The clinical trial, led by Dung Le and Luis Diaz, demonstrated astonishing responses in patients with cancers that had mismatch repair deficiency/microsatellite instability. The historic discovery soon led to the FDA approval of the immunotherapy drug prembrolizumab across all cancer types for any cancer that contains the mismatch repair/microsatellite instability defect. It marked the first cancer drug approval based on a specific genetic profile with no regard to where in the body the cancer started.

“This illustrates the science of discovery, and how long it can take to fit the pieces together,” says Vogelstein. “It is a reflection of the strength and support of research at Johns Hopkins. No other institution had ever done something like this before, discovered the basis for a disease and designed a treatment that obtained FDA approval. This is virtually unique in the history of medicine.”

Researchers in the Vogelstein/Kinzler lab continue to contribute to immunotherapy discoveries, focusing on new ways to target specific gene mutations with immunotherapy.

“The history of medicine shows that when a disease is understood, it eventually becomes manageable,” says Vogelstein. “This understanding truly has been revolutionary in many other diseases.
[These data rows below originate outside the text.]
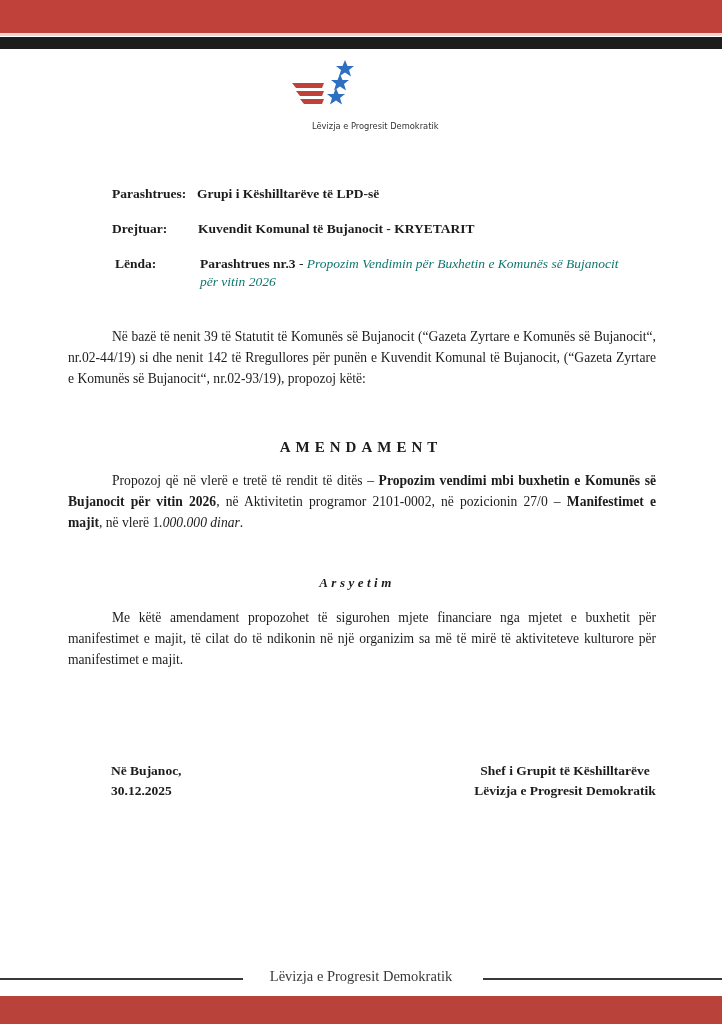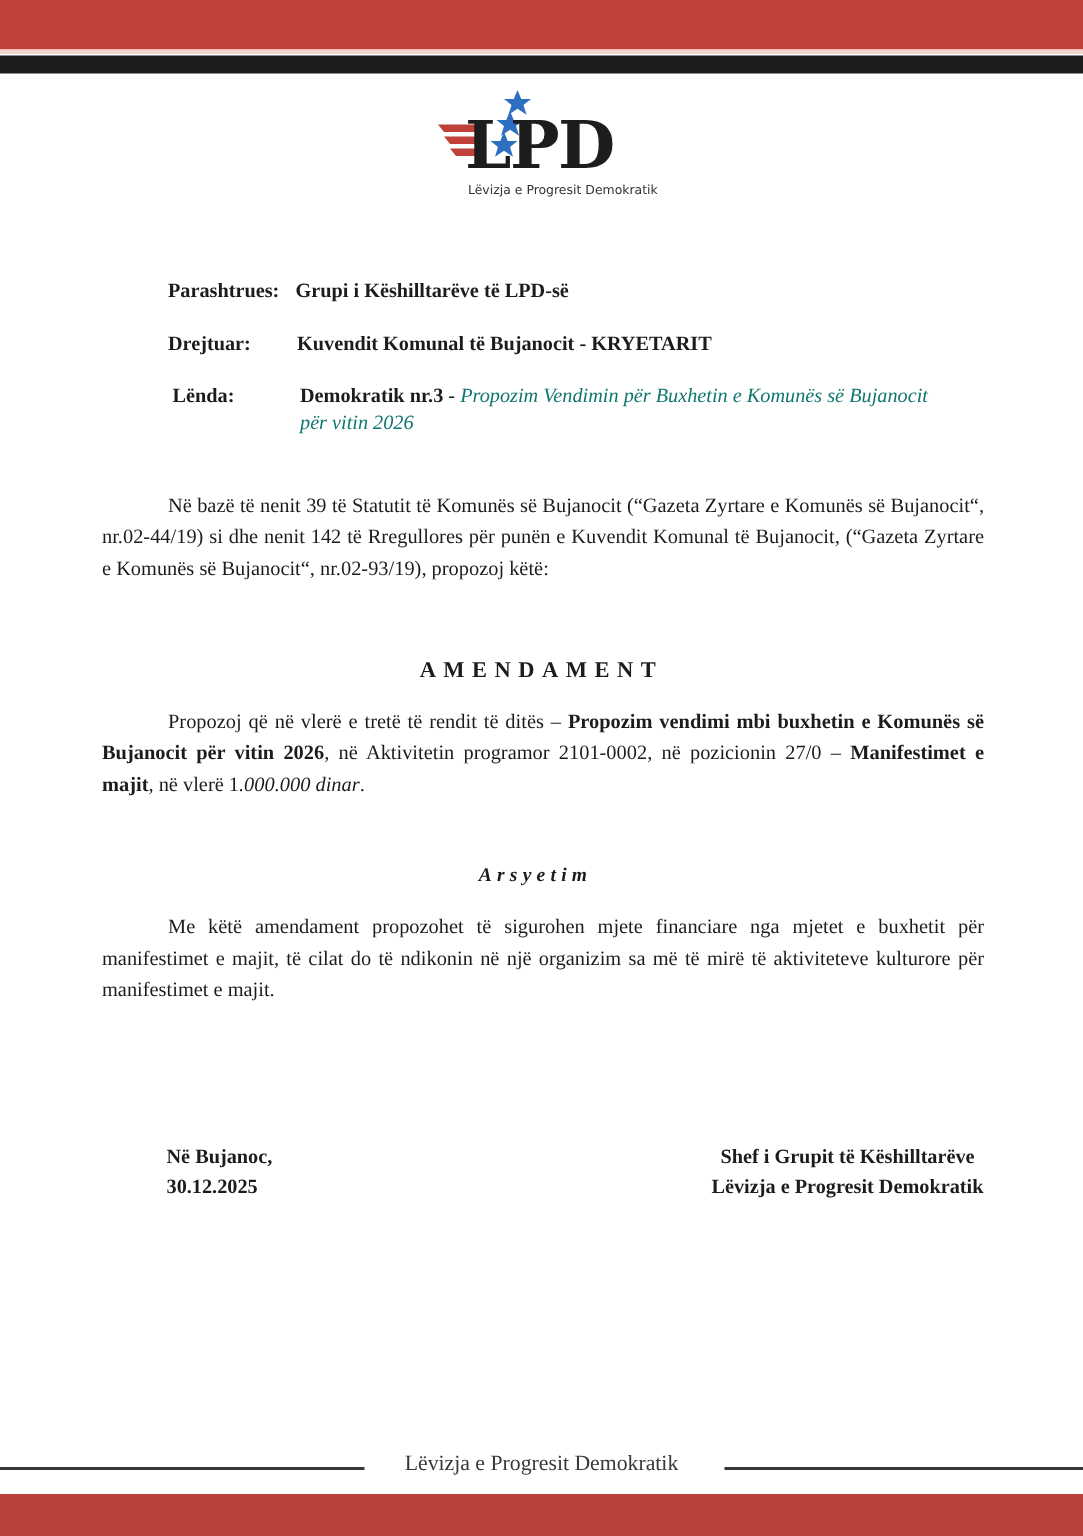--- a/index.html
+++ b/index.html
@@ -64,36 +64,35 @@
       <polygon points="55,2 57.5,8 64,8 59,12 61,18.5 55,14.5 49,18.5 51,12 46,8 52.5,8"></polygon>
       <polygon points="50,16 52.5,22 59,22 54,26 56,32.5 50,28.5 44,32.5 46,26 41,22 47.5,22"></polygon>
       <polygon points="46,30 48.5,36 55,36 50,40 52,46.5 46,42.5 40,46.5 42,40 37,36 43.5,36"></polygon>
     </g>
     <g fill="#c0403a">
       <polygon points="2,25 34,25 32,30 6,30"></polygon>
       <polygon points="6,33 34,33 32,38 10,38"></polygon>
       <polygon points="10,41 34,41 32,46 14,46"></polygon>
     </g>
   </svg>
-  <div class="logo-text">LPD</div>
   <div class="logo-sub">Lëvizja e Progresit Demokratik</div>
 </div>
 
 <div class="meta" style="top:186px;">
   <span class="lbl">Parashtrues:</span>
   <span class="val" style="left:85px;">Grupi i Këshilltarëve të LPD-së</span>
 </div>
 <div class="meta" style="top:221px;">
   <span class="lbl">Drejtuar:</span>
   <span class="val" style="left:86px;">Kuvendit Komunal të Bujanocit - KRYETARIT</span>
 </div>
 <div class="meta" style="top:256px;">
   <span class="lbl" style="left:3px;">Lënda:</span>
   <span class="val" style="left:88px;">
-    <span>Demokratik nr.3</span><span style="font-weight:normal"> - </span><span class="ital">Propozim Vendimin për Buxhetin e Komunës së Bujanocit</span>
+    <span>Parashtrues nr.3</span><span style="font-weight:normal"> - </span><span class="ital">Propozim Vendimin për Buxhetin e Komunës së Bujanocit</span>
   </span>
   <span class="val ital" style="left:88px; top:18px;">për vitin 2026</span>
 </div>
 
 <div class="para" style="top:326px;">Në bazë të nenit 39 të Statutit të Komunës së Bujanocit (“Gazeta Zyrtare e Komunës së Bujanocit“, nr.02-44/19) si dhe nenit 142 të Rregullores për punën e Kuvendit Komunal të Bujanocit, (“Gazeta Zyrtare e Komunës së Bujanocit“, nr.02-93/19), propozoj këtë:</div>
 
 <div class="heading" style="top:423px;margin-top:16px;">AMENDAMENT</div>
 
 <div class="para" style="top:470px;"><span>Propozoj që në vlerë e tretë të rendit të ditës – </span><b>Propozim vendimi mbi buxhetin e Komunës së Bujanocit për vitin 2026</b><span>, në Aktivitetin programor 2101-0002, në pozicionin 27/0  – </span><b>Manifestimet e majit</b><span>, në vlerë 1</span><i>.000.000 dinar</i><span>.</span></div>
The next revolution is to take this knowledge we and others have gathered and help patients in ways that could only be imagined before this understanding came about.”

Matching Cancer Genes To Treatment

dna illustration made out of dots.

The genetic discoveries made at the Kimmel Cancer Center over the past 50 years revealed a complex landscape. There are at least 1,000 gene defects in every cancer, making the genetic landscape of tumors very complicated. Although these gene findings opened the door to precision medicine, which makes targeted therapy possible, it requires special expertise to match gene targets to the right therapy. The Johns Hopkins Kimmel Cancer Center Molecular Tumor Board has the tools to address these complexities.
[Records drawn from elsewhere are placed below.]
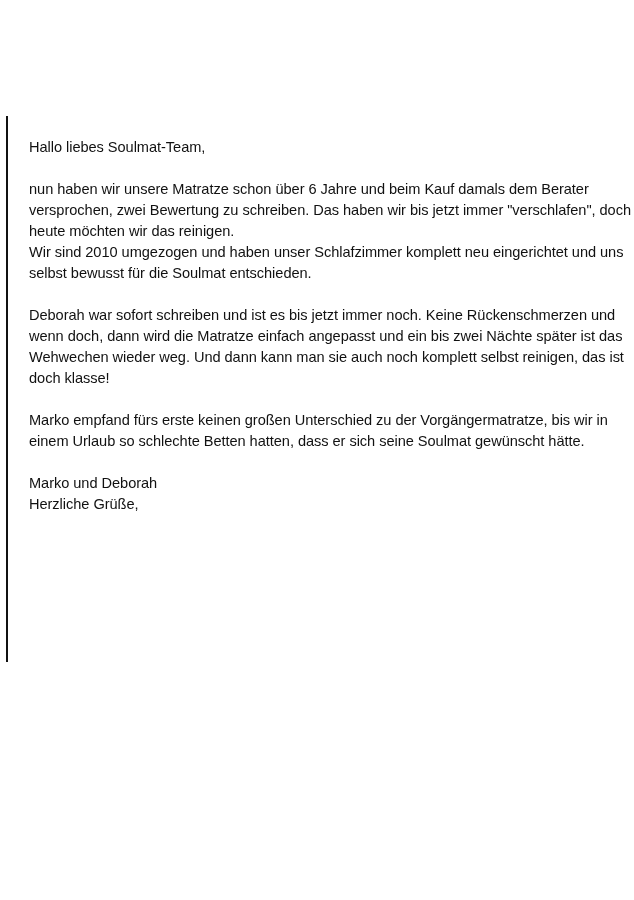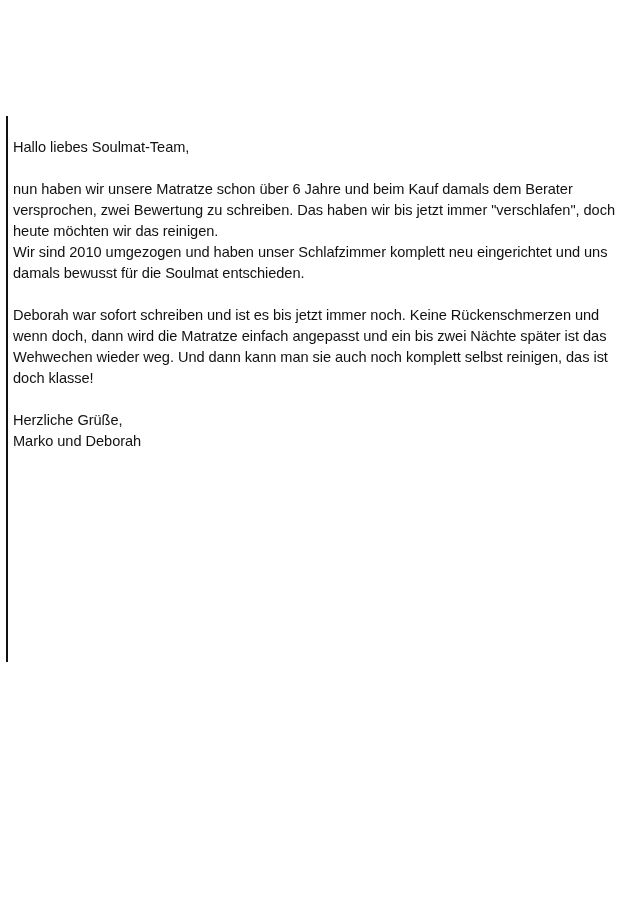--- a/index.html
+++ b/index.html
@@ -32,48 +32,53 @@
       line-height: 21px;
       letter-spacing: -0.05px;
     }
     .para {
       margin: 0 0 21px 0;
       white-space: normal;
     }
     .para .line {
       display: block;
       white-space: nowrap;
+      margin-left: 16px;
     }
     .para.signoff {
       margin-bottom: 0;
     }
   </style>
 </head>
 <body>
 
 <div class="quote-bar"></div>
 
 <div class="letter">
   <p class="para">
     <span class="line">Hallo liebes Soulmat-Team,</span>
   </p>
 
   <p class="para">
     <span class="line">nun haben wir unsere Matratze schon über 6 Jahre und beim Kauf damals dem Berater</span>
     <span class="line">versprochen, zwei Bewertung zu schreiben. Das haben wir bis jetzt immer "verschlafen", doch</span>
     <span class="line">heute möchten wir das reinigen.</span>
     <span class="line">Wir sind 2010 umgezogen und haben unser Schlafzimmer komplett neu eingerichtet und uns</span>
-    <span class="line">damals bewusst für die Soulmat entschieden.</span>
+    <span class="line">selbst bewusst für die Soulmat entschieden.</span>
   </p>
 
   <p class="para">
     <span class="line">Deborah war sofort schreiben und ist es bis jetzt immer noch. Keine Rückenschmerzen und</span>
     <span class="line">wenn doch, dann wird die Matratze einfach angepasst und ein bis zwei Nächte später ist das</span>
     <span class="line">Wehwechen wieder weg. Und dann kann man sie auch noch komplett selbst reinigen, das ist</span>
     <span class="line">doch klasse!</span>
   </p>
 
+  <p class="para">
+    <span class="line">Marko empfand fürs erste keinen großen Unterschied zu der Vorgängermatratze, bis wir in</span>
+    <span class="line">einem Urlaub so schlechte Betten hatten, dass er sich seine Soulmat gewünscht hätte.</span>
+  </p>
 
   <p class="para signoff">
+    <span class="line">Marko und Deborah</span>
     <span class="line">Herzliche Grüße,</span>
-    <span class="line">Marko und Deborah</span>
   </p>
 </div>
 
 </body></html>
Our experts have learned that not every change in a driver gene is driving the cancer.

“It is important to consider the specific mutation and its implications,” says Valsamo “Elsa” Anagnostou, who directs the center’s Molecular Tumor Board, which was previously directed by former facultymember Ben Park. “The informatics tools available that pair mutations with targeted therapies generally do so at the gene level, without consideration of the specific mutation. We can help distinguish genetic alterations driving a cancer from those that are incidental. We evaluate the specific alteration and its implication for cancer growth and metastasis.”

More recent research also revealed the importance of co-mutations, something Molecular Tumor Board experts uniquely consider in making recommendations for therapies, including combination therapies.
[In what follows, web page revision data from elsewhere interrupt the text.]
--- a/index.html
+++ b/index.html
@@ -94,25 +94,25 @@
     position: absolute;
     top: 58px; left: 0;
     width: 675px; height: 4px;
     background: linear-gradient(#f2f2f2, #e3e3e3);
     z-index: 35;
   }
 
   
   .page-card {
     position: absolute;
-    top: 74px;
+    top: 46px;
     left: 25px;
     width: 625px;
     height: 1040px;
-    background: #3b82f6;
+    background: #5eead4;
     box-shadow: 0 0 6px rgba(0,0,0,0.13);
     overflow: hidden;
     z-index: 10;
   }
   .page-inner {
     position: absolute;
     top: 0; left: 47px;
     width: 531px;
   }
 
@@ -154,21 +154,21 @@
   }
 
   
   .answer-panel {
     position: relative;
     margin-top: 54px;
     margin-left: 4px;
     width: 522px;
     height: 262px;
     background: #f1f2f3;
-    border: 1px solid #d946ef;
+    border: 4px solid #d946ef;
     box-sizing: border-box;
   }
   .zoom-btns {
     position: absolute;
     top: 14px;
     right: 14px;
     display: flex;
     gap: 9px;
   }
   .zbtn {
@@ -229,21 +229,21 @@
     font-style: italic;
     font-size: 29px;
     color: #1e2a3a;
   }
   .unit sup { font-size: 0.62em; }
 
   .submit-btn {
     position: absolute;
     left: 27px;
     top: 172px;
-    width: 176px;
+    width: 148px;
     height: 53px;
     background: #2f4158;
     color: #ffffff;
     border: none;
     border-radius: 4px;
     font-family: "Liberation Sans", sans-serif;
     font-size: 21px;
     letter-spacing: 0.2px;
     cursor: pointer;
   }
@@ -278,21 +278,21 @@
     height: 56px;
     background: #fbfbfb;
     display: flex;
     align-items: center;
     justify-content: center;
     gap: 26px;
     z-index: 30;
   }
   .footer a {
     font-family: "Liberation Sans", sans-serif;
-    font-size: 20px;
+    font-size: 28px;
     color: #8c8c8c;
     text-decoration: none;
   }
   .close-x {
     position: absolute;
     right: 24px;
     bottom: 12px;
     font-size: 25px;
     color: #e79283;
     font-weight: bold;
“Commercially available services are generic, with limited information for less common mutations, and they do not capture co-mutations. Oncologists face a vast volume and variety of generic molecular data that our tumor board can help them navigate,” says Anagnostou.

Over the past two years, they saw an increasing rate of matches between gene targets and clinical trials or off-label use of FDA-approved therapies.